Standort: science.ORF.at / Meldung: "Zweifel an neuer Klonstudie"

Entnahme einer einzelnen Zelle aus einem Embryo im Frühstadium

Zweifel an neuer Klonstudie

Vor acht Jahren wurde der südkoreanische Forscher Hwang Woo Suk des Betrugs überführt. Seine Behauptung, Stammzelllinien aus geklonten menschlichen Embryonen entwickelt zu haben, war gelogen. Nun kommt auch eine ähnliche Arbeit in Verdacht, die vergangene Woche für Aufsehen gesorgt hat. Die Autoren räumen kleine Fehler ein.

Genetik 24.05.2013

Ein Team um Shoukhrat Mitalipov von der Oregon Health & Science University hatte behauptet, erstmals menschliche Zellen geklont und in embryonale Stammzellen "umprogrammiert" zu haben. Sie könnten in jede beliebige Art von Körperzellen verwandelt werden und so jede kranke oder verletzte Zelle ersetzen.

Die Studie:

"Human Embryonic Stem Cells Derived by Somatic Cell Nuclear Transfer", Cell (15.5.2013; doi: 10.1016/j.cell.2013.05.006).

Ö1-Sendungshinweise:

Über diese Studie berichteten auch die "Ö1-Journale" sowie "Wissen aktuell".

Wie der Online-Dienst von "Science" berichtet, gibt es an der Studie aber erhebliche Zweifel. Einige Abbildungen der im Fachjournal "Cell" veröffentlichten Arbeit seien mehrfach verwendet worden, heißt es in einem Kommentar auf "PubPeer" - einer Webseite, die bereits veröffentlichte Studien überprüft. Außerdem habe "Cell" nur vier Tage Zeit zwischen Einreichung und Publikation der Studie verstreichen lassen - eine äußerst ungewöhnlich kurze Zeitdauer.
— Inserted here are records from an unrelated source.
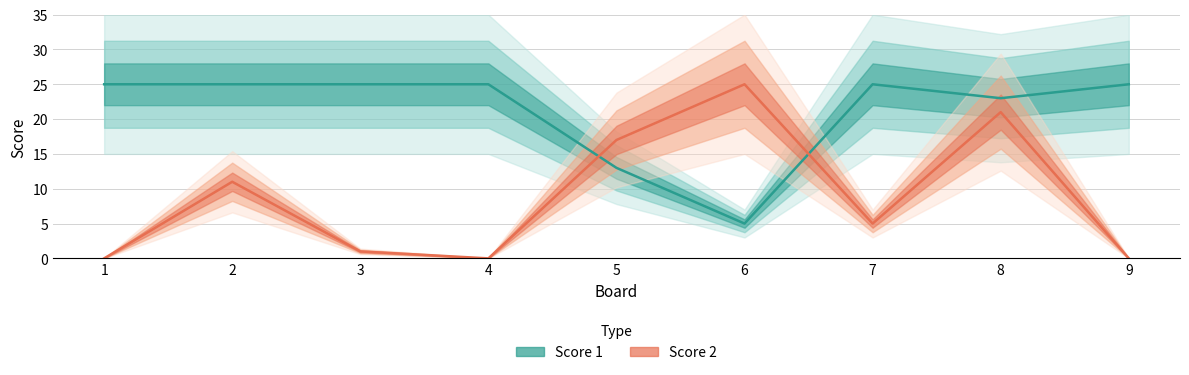

Reading left to right, list all the values displayed in this chart.

Score 1: 1=25	2=25	3=25	4=25	5=13	6=5	7=25	8=23	9=25
Score 2: 1=0	2=11	3=1	4=0	5=17	6=25	7=5	8=21	9=0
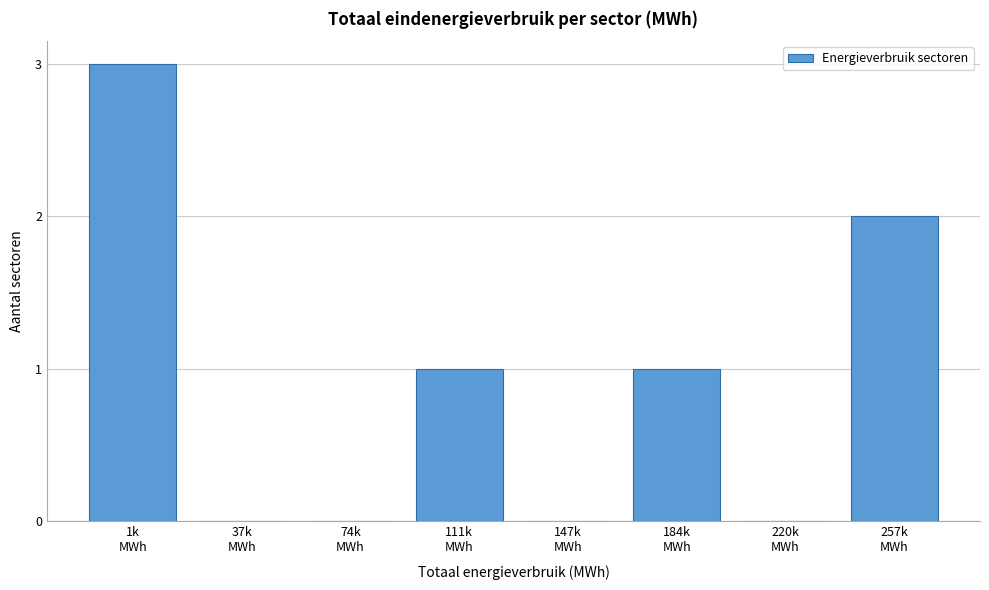

What is the maximum value shown in the chart?

3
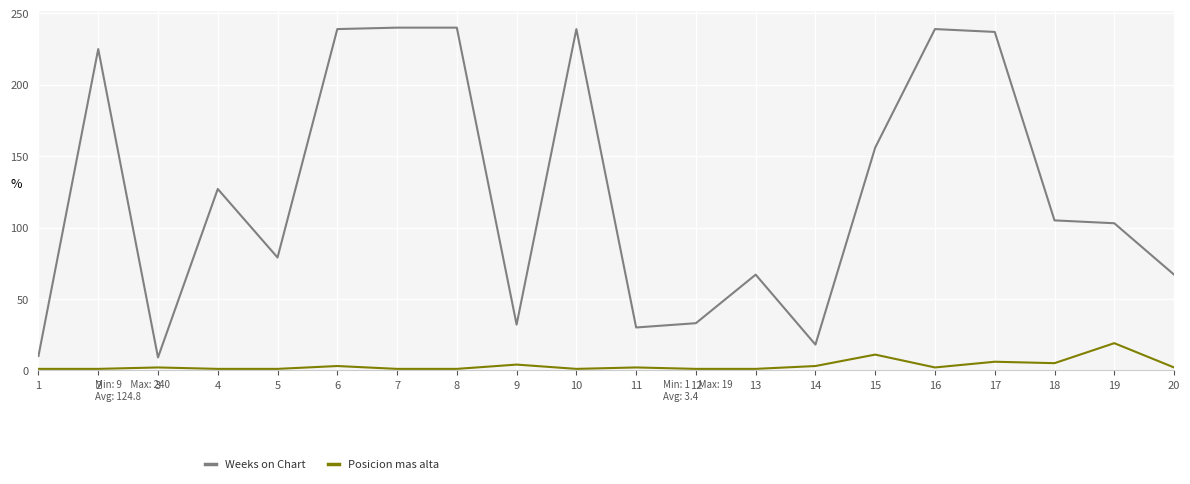

How many lines are shown in the chart?

2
Die Vorwürfe werden von "Cell" ernstgenommen und überprüft, hat eine Sprecherin der Fachzeitschrift gegenüber "Science" versichert.

Autoren räumen Fehler ein

Die Autoren der Studie haben mittlerweile Schlampereien eingeräumt. Der leitende Wissenschaftler Shoukhrat Mitalipov von der Universität Oregon sagte der Fachzeitschrift "Nature", dass seinem Team kleinere Fehler unterlaufen seien. Die Aussagekraft der Studie werde dadurch aber nicht in Frage gestellt. "Die Ergebnisse sind echt, die Zelllinien sind echt, alles ist echt", sagte Mitalipov.

Bei drei der bemängelten Probleme habe es sich um Flüchtigkeitsfehler beim Zusammenstellen der Daten gehandelt. Bei der Veröffentlichung der Studie habe großer Zeitdruck geherrscht, zwischen Abgabe und Annahme des Manuskripts durch "Cell" hätten nur drei Tage gelegen. Einen angeblichen vierten Fehler wies Mitalipov zurück.